Le Premier ministre turc Binali Yildirim a affirmé mardi que l'Allemagne devait faire un choix entre l'Etat turc et les putschistes présumés, accusant Berlin d'empoisonner les relations en accordant l'asile à des militaires fuyant les purges en Turquie.

"L'Allemagne doit désormais prendre une décision importante. Si elle veut améliorer ses relations avec la Turquie (...) alors elle ne doit pas se tourner vers les séparatistes (kurdes du PKK ndlr)", ni vers les "gülenistes" -responsables présumés selon Ankara de la tentative de coup d'Etat de l'an dernier-, "mais vers la République de Turquie", a déclaré M. Yildirim.
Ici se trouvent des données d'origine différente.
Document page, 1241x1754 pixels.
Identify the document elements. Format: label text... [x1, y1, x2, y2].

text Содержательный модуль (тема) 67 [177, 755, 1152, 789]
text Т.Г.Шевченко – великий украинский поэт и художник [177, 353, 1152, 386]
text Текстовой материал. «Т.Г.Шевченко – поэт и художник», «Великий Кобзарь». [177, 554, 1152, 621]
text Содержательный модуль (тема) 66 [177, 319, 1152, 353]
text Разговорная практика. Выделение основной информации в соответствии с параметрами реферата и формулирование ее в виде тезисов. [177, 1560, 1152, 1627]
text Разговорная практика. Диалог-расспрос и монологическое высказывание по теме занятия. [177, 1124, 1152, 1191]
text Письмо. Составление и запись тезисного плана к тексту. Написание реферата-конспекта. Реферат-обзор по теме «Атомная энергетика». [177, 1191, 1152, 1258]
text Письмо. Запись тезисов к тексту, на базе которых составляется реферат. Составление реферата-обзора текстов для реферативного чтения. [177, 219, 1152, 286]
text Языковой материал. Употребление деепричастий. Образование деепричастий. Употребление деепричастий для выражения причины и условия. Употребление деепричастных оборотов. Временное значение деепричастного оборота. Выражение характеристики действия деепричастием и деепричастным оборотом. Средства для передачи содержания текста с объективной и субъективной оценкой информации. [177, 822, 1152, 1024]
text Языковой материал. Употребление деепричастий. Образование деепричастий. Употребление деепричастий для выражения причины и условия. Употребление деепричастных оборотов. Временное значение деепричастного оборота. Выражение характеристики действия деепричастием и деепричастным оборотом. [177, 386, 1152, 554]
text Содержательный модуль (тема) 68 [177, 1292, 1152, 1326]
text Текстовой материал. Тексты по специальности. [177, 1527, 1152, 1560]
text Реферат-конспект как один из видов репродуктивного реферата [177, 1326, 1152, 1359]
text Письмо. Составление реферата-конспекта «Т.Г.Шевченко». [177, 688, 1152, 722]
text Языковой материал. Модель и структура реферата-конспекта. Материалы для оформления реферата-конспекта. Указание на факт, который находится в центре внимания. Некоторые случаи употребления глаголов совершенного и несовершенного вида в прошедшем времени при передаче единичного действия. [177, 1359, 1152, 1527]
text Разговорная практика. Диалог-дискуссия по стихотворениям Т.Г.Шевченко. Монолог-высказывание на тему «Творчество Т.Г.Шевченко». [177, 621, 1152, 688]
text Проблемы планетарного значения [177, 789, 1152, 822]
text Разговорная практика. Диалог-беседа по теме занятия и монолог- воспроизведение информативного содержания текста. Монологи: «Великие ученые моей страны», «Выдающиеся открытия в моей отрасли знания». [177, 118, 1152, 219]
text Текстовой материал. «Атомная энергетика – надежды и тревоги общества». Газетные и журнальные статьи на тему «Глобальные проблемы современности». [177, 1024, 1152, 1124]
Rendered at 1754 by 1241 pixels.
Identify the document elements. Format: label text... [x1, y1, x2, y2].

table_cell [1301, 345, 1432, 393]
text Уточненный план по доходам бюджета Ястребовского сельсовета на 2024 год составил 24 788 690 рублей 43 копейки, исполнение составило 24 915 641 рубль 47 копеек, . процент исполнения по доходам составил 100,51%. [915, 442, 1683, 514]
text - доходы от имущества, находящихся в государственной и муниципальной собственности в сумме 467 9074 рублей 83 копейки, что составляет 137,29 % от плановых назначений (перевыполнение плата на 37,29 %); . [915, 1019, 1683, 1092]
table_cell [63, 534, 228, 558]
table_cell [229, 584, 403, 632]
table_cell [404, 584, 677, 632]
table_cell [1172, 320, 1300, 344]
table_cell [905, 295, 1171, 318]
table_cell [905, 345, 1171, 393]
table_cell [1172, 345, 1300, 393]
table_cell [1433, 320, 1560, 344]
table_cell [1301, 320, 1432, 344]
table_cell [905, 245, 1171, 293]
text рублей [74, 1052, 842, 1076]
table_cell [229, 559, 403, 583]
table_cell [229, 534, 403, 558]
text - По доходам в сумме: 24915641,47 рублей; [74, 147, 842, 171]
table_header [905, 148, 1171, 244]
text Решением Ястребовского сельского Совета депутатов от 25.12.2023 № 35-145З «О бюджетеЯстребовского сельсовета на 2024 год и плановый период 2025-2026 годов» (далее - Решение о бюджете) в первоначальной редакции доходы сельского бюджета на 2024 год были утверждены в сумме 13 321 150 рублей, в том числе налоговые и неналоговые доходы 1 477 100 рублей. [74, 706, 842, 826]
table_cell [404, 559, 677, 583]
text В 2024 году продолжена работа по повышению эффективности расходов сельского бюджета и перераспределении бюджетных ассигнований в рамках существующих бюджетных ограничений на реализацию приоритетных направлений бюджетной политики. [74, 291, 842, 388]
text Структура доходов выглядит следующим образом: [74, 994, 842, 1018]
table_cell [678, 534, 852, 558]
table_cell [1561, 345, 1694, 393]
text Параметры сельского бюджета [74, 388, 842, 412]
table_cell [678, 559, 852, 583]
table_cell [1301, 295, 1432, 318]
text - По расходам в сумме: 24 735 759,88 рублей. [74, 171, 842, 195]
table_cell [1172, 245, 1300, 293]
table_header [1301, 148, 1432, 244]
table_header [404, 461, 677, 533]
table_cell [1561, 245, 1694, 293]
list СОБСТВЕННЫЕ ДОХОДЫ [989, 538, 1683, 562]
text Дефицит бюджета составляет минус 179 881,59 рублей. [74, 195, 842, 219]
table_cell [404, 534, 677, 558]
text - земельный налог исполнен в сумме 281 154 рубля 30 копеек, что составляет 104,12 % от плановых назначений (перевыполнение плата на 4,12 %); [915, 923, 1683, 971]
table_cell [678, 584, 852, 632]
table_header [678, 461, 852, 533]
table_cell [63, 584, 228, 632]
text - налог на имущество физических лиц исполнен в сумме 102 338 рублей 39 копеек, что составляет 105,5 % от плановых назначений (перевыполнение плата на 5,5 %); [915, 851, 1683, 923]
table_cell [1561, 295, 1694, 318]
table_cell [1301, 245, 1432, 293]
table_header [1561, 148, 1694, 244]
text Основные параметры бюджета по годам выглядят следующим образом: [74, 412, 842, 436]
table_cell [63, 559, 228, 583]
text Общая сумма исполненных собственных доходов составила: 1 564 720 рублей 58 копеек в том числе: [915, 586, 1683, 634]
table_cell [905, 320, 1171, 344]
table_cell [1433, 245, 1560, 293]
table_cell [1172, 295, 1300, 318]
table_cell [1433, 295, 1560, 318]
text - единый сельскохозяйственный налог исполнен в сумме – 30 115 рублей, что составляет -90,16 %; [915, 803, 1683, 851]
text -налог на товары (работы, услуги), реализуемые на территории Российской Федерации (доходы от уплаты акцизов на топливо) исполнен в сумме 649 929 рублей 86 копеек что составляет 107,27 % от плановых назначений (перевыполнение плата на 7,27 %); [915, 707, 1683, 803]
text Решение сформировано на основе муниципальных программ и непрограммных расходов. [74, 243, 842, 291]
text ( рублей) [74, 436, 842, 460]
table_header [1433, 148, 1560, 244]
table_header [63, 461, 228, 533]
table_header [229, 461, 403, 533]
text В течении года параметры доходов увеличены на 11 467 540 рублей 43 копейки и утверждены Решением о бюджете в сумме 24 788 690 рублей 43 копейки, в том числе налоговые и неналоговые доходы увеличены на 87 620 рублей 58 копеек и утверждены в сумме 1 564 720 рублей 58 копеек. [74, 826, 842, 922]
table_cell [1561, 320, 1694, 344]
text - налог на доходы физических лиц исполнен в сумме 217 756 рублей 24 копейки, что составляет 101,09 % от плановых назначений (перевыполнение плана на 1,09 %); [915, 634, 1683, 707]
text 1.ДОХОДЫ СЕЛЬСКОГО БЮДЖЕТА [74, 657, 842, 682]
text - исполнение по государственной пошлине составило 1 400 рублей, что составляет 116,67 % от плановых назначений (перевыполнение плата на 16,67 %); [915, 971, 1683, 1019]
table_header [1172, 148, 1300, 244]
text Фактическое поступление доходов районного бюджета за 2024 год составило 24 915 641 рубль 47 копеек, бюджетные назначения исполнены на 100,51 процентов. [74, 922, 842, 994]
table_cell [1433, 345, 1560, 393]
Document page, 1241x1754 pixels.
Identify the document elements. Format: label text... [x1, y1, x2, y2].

Ces déclarations surviennent au lendemain de l'interdiction faite par Ankara à des députés allemands de se rendre sur la base d'Incirlik, dans le sud de la Turquie, où sont déployés des militaires allemands.

La chancelière allemande Angela Merkel a qualifié lundi cette décision de "regrettable" et évoqué de possibles "alternatives à Incirlik", comme la Jordanie.

Ankara n'a pas officiellement expliqué les raisons qui ont motivé cette interdiction, mais Berlin soupçonne la Turquie de punir l'Allemagne pour avoir accordé l'asile politique à des militaires turcs qui en avaient fait la demande après les purges déclenchées à la suite du coup d'Etat manqué de juillet dernier.

Sans évoquer directement Incirlik, M. Yildirim a accusé mardi Berlin d'avoir provoqué "une nouvelle dégradation des relations" en accordant le droit d'asile "à des militaires qui ont fui à l'étranger" après le putsch avorté de juillet.

Plusieurs centaines de diplomates, militaires et membres de leurs familles ont déposé des demandes d'asile en Allemagne depuis le coup de force imputé par Ankara à la mouvance du prédicateur islamique Fethullah Gülen, qui vit en exil aux Etats-Unis.

Dès janvier, Ankara avait pressé Berlin de rejeter de telles demandes et réclamé également l'extradition des putschistes présumés qui auraient trouvé refuge en Allemagne.

Berlin et Ankara multiplient depuis un an les passes d'armes et les crises diplomatiques, la Turquie accusant régulièrement l'Allemagne d'ingérence ou de soutien à des groupes "terroristes", comme le Parti des travailleurs du Kurdistan (PKK).

La nouvelle dispute intervient juste après une profonde crise au début du printemps : le président turc Recep Tayyip Erdogan avait accusé Berlin et d'autres capitales européennes de pratiques "nazies" après les interdictions de plusieurs meetings de soutien à la réforme constitutionnelle renforçant les pouvoirs du président turc.